There was a major holdout: the federal government, by far the nation’s largest employer. But now, it too is significantly relaxing drug screening rules as agencies struggle to replenish the ranks of a rapidly aging work force in a tight job market.
During the past five years, the United States military gave more than 3,400 new recruits who failed a drug test on their first day a grace period to try again, according to data obtained through a Freedom of Information Act request.
Agencies like the C.I.A. and the F.B.I. have adopted more lenient rules regarding past use of marijuana among job candidates, officials acknowledge.
And later this year, the Biden administration is expected to take another major step, scaling back how deeply the government delves into the drug histories of people applying for a security clearance.
Polls show that more than half of Americans have used marijuana recreationally or medicinally and that a majority believe it should be legal. Medical cannabis use is legal in 38 states and the District of Columbia. Recreational marijuana is lawful in 22 states as well as the nation’s capital but remains illegal under federal law.
“We don’t want to be disqualifying half of the population, tens of millions of people, for having done something that most of our recent presidents have done,” said Representative Jamie Raskin, a Maryland Democrat who has introduced legislation that would deem marijuana use immaterial in security clearance reviews required for many federal jobs. “You’re taking huge numbers of people off the field.”

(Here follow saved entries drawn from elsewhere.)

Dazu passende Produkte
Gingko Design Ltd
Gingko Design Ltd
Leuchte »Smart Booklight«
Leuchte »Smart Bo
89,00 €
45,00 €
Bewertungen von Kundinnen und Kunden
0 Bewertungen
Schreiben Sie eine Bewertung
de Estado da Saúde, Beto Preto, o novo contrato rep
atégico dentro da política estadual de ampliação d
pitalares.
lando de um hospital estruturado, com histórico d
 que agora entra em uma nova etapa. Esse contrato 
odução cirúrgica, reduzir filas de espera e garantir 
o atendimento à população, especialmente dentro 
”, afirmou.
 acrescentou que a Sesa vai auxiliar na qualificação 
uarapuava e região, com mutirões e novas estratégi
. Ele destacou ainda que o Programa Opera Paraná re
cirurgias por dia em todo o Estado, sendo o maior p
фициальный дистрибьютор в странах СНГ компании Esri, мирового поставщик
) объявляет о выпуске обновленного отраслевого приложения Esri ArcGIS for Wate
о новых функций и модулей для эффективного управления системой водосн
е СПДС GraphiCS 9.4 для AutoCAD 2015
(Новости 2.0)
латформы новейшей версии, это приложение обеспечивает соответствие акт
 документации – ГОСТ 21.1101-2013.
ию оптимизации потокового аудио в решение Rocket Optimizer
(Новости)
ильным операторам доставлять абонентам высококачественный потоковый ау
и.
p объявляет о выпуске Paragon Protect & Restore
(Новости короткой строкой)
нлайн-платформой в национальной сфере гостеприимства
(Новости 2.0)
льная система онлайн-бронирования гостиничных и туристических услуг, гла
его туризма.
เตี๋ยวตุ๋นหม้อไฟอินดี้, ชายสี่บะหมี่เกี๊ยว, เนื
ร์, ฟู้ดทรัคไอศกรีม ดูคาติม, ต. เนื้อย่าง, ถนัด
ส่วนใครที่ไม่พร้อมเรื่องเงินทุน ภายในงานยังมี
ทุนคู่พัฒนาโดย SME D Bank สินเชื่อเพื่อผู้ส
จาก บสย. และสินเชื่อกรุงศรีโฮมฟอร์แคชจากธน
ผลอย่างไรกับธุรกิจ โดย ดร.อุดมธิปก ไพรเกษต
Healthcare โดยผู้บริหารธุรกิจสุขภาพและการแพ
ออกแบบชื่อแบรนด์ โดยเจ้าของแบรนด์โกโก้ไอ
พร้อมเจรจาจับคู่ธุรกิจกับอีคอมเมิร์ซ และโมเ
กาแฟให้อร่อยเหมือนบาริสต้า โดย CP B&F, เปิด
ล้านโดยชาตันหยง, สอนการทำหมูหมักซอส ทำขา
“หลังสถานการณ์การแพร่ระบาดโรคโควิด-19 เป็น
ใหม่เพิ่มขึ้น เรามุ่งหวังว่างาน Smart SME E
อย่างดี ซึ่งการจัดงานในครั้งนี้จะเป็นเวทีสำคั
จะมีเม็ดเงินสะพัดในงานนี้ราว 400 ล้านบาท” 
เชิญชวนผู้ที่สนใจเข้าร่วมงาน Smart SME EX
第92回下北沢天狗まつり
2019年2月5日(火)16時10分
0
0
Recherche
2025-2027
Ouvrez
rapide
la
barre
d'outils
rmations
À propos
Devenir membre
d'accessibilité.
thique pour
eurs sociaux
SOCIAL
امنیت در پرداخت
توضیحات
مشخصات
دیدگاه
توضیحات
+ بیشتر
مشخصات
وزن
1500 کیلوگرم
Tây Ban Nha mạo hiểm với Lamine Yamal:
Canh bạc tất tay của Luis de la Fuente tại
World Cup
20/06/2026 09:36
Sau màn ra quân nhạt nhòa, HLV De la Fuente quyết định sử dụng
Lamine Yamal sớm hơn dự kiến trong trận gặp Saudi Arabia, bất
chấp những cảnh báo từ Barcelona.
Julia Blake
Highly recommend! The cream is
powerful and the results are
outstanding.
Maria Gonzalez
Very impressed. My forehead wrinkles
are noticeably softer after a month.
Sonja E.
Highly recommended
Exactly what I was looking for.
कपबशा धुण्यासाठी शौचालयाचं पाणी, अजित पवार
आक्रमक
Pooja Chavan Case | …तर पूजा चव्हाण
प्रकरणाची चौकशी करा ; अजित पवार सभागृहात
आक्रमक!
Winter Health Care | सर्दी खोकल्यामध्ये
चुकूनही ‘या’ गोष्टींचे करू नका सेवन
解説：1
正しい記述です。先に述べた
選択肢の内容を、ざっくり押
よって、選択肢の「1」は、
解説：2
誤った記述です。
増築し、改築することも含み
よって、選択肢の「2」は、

Once hired, federal employees remain barred from using drugs including marijuana, even in states that have legalized it. And while there is broad support for more permissive hiring policies regarding past marijuana use, the shifting rules have critics.
When Gen. David H. Berger became the commandant of the Marine Corps in 2019, he expressed concern about how prevalent drug use had become among Marines.
“I remain troubled by the extent to which drug abuse is a characteristic of new recruits, and the fact the vast majority of recruits require drug waivers for enlistment,” he wrote in a report on the state of the Marine Corps.
Until recently, admitting recent drug use was disqualifying for many roles. But even some of the government’s most selective agencies have loosened their rules as part of a patchwork of policies that have gone largely unnoticed outside of the federal government.